Alors que l’année 2025 s’éteindra dans une poignée de jours, le Mali pleure au même moment l’un de ses valeureux fils. En l’occurrence, Ali Kalil Baba Ascofaré, parti à jamais, dont la disparition plonge ses concitoyens dans une tristesse infinie. Toutefois, le natif de la cité des 333 Saints laisse derrière lui un héritage fait de valeurs humaines profondes et de sacrifice pour la patrie. Son cursus scolaire ainsi que son parcours professionnel en sont assez révélateurs.
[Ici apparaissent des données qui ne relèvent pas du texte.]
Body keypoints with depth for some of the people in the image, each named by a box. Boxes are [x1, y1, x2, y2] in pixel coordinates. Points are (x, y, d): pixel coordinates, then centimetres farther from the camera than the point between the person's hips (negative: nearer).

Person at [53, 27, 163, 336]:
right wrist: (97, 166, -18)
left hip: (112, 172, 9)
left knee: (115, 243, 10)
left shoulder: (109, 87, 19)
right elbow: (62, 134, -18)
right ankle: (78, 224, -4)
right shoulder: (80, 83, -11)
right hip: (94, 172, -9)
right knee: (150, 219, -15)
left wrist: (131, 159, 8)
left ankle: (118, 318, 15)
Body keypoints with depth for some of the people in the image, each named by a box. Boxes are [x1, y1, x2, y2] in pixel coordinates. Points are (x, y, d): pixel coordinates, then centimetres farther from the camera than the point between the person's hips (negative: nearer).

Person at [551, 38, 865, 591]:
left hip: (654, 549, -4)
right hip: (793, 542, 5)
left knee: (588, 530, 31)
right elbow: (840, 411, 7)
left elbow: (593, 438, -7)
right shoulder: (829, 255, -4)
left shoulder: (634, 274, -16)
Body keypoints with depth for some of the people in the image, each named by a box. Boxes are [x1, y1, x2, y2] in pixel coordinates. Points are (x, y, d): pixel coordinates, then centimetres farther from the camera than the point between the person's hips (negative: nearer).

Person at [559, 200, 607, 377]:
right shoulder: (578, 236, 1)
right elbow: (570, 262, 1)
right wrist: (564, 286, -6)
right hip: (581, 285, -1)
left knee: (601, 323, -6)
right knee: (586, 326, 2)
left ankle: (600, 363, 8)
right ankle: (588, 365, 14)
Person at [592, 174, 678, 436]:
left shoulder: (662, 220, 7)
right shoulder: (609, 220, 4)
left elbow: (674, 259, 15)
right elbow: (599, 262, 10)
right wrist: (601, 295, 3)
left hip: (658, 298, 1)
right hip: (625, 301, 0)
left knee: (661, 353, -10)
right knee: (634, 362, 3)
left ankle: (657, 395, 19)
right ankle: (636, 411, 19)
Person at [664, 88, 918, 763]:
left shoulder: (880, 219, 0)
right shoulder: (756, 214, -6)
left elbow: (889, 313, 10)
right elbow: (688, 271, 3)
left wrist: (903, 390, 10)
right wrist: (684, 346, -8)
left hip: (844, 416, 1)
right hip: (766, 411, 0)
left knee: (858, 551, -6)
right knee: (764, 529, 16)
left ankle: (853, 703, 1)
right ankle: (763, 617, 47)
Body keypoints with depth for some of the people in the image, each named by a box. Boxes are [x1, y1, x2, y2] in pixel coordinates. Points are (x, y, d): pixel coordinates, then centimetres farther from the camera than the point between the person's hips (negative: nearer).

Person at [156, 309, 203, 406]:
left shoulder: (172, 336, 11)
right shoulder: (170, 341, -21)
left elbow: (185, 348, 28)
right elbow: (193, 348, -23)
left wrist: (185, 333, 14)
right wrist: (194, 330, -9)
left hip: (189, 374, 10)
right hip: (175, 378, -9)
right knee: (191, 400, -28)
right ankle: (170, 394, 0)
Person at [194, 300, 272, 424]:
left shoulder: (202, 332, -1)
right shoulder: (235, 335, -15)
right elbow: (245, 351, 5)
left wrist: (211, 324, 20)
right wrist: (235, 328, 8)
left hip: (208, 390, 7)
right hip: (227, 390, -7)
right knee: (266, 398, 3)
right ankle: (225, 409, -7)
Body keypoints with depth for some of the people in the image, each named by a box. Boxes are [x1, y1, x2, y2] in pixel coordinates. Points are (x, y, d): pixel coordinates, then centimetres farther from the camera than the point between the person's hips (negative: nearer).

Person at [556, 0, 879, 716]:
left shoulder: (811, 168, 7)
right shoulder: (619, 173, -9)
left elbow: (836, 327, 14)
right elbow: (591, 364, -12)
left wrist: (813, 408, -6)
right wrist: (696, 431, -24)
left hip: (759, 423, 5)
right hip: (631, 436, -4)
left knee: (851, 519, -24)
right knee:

En effet, après un apprentissage coranique plein de réussite, celui qui avait, auparavant, appris les b.a-ba des finances auprès de son père commerçant, mènera un parcours universitaire mémorable après des passages remarquables à l’École fondamentale de Tombouctou ainsi qu’a l’actuel Lycée Askia Mohamed de Bamako où il a obtenu son bac en sciences exactes avec mention et encouragements du corps professoral. C’était notamment du temps des Ousmane Issoufi Maïga, Annasser Maïga et Djibril Diallo.
Pensionnaire de la première promotion de l’École territoriale d’administration du Soudan, Ali Kalil en sort avec une maîtrise en finances avec mention très honorable. S’ouvrira ensuite pour lui, sur recommandations des professeurs, une carrière administrative respectable en tant qu’inspecteur des finances. Compétent et rigoureux, celui qui a, par la suite, renforcé ses capacités par des formations professionnelles surtout à l’étranger, sera nommé par l’ancien Chef de l’État Moussa Traoré comme précurseur de l’actuel Pari mutuel urbain (Pmu-Mali) en tant que premier directeur de la défunte Loterie nationale du Mali. La suite, on la connaît tous. Le Pmu-Mali étant de nos jours une entreprise dont la contribution est très importante à l’économie nationale.
A la Mosquée Kalapo de Hamdallaye, en présence de nombreux fidèles, mais et surtout les proches parents, amis du disparu, dont le ministre chargé de la Défense, général de corps d’armée Sadio Camara, l’imam a témoigné sa gratitude envers celui qui fut un fervent pratiquant de l’islam, témoin et artisan de la transformation de l’édifice religieux et du quartier lui-même. Pour sa part, son ami de longue date, l’ancien Premier ministre Ousmane Issoufi Maiga, dira qu’«Ali Kali Ascofaré fut un grand ami, un frère. Et surtout un grand serviteur de l’Etat. Nous nous côtoyons depuis des années ». Pour son fils cadet, Ben Ali Kalil Ascofaré, son père « est un livre, une communauté, c’est Tombouctou, Bamako, Hamdallaye. Je ne connais pas quelqu’un qui est venu le voir en pleurant et à qui il n’a pas donné satisfaction ».
Pour ses proches, le fils de Kalil Baba et de Assa Tiguida, ancien directeur général de la LONAMA, était un grand rassembleur qui a consacré sa vie à sa famille, à ses proches, à sa communauté, avec une générosité rare et une présence constante. De leur côté, les anciens collaborateurs de ce valeureux cadre de l’administration publique soulignent qu’il laisse derrière lui un héritage fait de valeurs humaines profondes, de respect, de solidarité, d’humilité, et surtout, d’amour du prochain.